There are unsecured business loans which help companies take care of financial requirements and the loans can be repaid through convenient monthly EMIs. These can be regular business loans or working capital loans which take care of immediate operational and other expenses of businesses. The interest rates on business loans should be compared carefully before choosing one’s lender. If required, an online business loan interest rates calculator can be used to work out the implications in terms of the monthly EMI. These unsecured loans do not require any collateral whatsoever and there are pre-approved loans offered by some lenders as well.

When it comes to eligibility for business loans, self-employed professionals can apply and this category includes company secretaries, engineers, doctors, chartered accountants, architects and the like. There should be proof of their qualification and other details furnished in order to get the loan sanctioned in these cases.
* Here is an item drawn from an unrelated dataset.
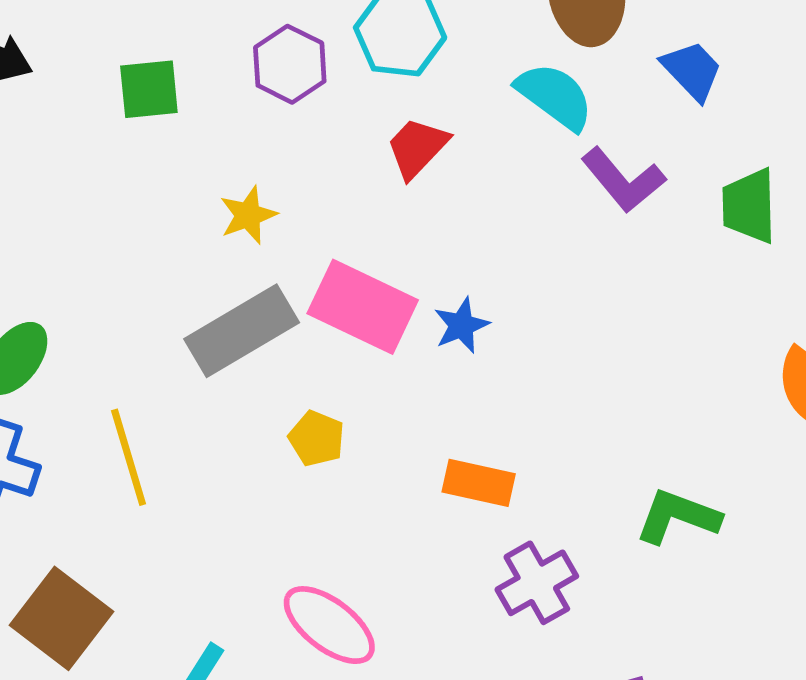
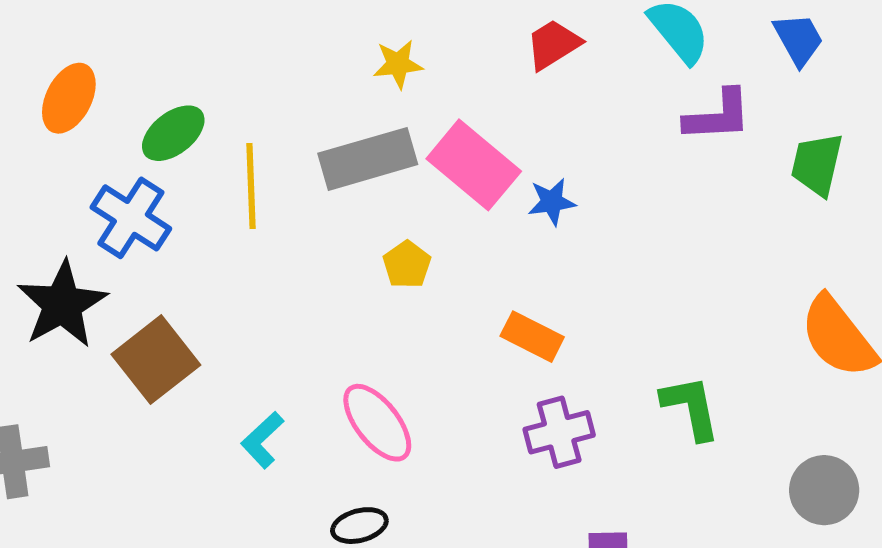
purple L-shape: (623, 180) -> (718, 116), turned -68
yellow line: (129, 457) -> (251, 186), moved
green L-shape: (678, 517) -> (691, 407), turned 44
Manufacturers, traders, retailers, partnerships, private limited companies, limited liability partnerships and closely held limited companies are also eligible to apply. Applicants should fulfill the minimum turnover criteria and should have the right number of years in terms of business experience. There should be sustainable revenues and profits along with a minimum ITR threshold that has to be satisfied. The applicant also has to meet the age criteria.

There are several documents that may be required for business loans. These may include the individual/company PAN Card, ID and address proof (Aadhar/Passport/Voter Card/Driving License), latest ITR along with income computation, P&L account statements. Balance sheet, bank statements and proof of continuation of business (ITR/Sales Tax Certificate/Trade License). All financial documents must be certified/audited by a chartered accountant. There should also be a partnership/proprietorship declaration copy along with true copy of articles of association/memorandum along with other documents as required by the financial institution.

On an average, business loan interest rates range between 17-22% though this depends on several factors like the CIBIL score and credit history, business financials, monthly revenues and so on. There are a few business loans that come with collateral requirements as well. In terms of tax saving, you should know that the interest that is paid on the business loan is always deductible. There will be tax benefits on the interest on the loan amount paid in a financial year. This will be deducted from the company’s gross income, thereby helping the organization save on taxes. Also, the taxable income of the business is lowered through the deduction of necessary business expenses for generating revenues. These expenses are deducted from revenues prior to working out the taxable income.